E-mail Password Crackers 272 11
but the defendant, throughout the proceedings, claimed that he did not know any prostitutes. he acknowledged during the final instructions that he was "aware that there are prostitutes that sell their services in the area," but he maintained that he had no knowledge of the defendant's establishment and had never been to it. he testified that an individual he identified as an online "hooker" had approached him with an offer to "get rich," explaining that she had "got" five e-mail passwords, one of which was his. he insisted that he "didn't have any idea" what she meant and denied that he knew anything about a massage parlor. nevertheless, this e-mail exchange between the defendant and the supposed online hooker was admitted into evidence over his objection.
here's how it works: when a user opens a web browser, the website sends a request to the server, which in turn sends a message to a remote server belonging to the specific website. the remote server, in turn, sends a message to the user's computer, which stores the contents of that message in a file on the computer. users can open the files to read the information they contain. for example, if a user had visited an online banking website and used a google password to access the site, the browser would have downloaded a copy of the google password.
a hacker might be able to take advantage of this method to collect information about users, but only by physically capturing the computer, not by capturing the data in transit. hackers can also use this method to build a large database of passwords, but that could be useful to a legitimate company, for example, to create a list of common passwords for users to enter when logging into the company's website. in that case, the company would need to get a court order to search the databases of other companies, such as hotmail or gmail, for the password. d8a7b2ff72
i believe the story is accurate, except for one minor detail. the guy was a scammer that used a company named "zippy courier express" (or something similar) and was waiting for the target to pay the customs fees or do whatever else the guy wanted. he never did that, so he went on to use someone else's credit card information (i'm sure the scammers paid it) and email them to create an invoice so he could get some cash out of it. the most important thing is to pay attention to the fact that the guy didn't use his real name and his username and password. if he would have used his real name, it would have made it easier to track his location and see the pattern that he sent the emails from the same location and time. remember that the emails were sent from the same location (which is a common practice in scamming) as well as from the same time. it is important to take the time to check the time and location the scammers used to send the emails. it may have been a very small detail that makes the difference between finding the person and not finding him.
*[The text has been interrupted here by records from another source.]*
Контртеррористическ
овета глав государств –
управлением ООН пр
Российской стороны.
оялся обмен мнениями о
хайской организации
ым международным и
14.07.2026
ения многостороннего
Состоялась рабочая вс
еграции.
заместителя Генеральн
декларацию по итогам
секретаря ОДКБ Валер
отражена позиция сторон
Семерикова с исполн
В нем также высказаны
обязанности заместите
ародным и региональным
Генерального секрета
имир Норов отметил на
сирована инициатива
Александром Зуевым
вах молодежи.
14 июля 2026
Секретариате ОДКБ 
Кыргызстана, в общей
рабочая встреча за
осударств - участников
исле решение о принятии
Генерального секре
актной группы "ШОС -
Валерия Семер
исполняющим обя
so i checked his email address and it was from the same location and time that he was sending me the emails, and his email address was from a usual email provider. i created an e-mail that he was expected to be there and then i deleted it but i saved it on my computer in case something happens to it. i asked him if he is coming to my place and he said he will. i deleted the emails i sent him, and i think that i deleted them properly. i asked him to put his email address in a chat and he asked me for my number and i gave it to him. he said that he will come to my place and he was going to pay me 2000 pounds for my service. i told him that he cant pay for it because i just made an e-mail that he was expected to come to my place and then he will pay me 2000 pounds. he told me that he was having holiday in a good company in uk and that he needed the money to pay for the people who were helping him with his holiday in uk. he said that he would not come to my place because he wasnt comfortable with me and that i was a married woman and he wasnt in a position to know that i was a married woman.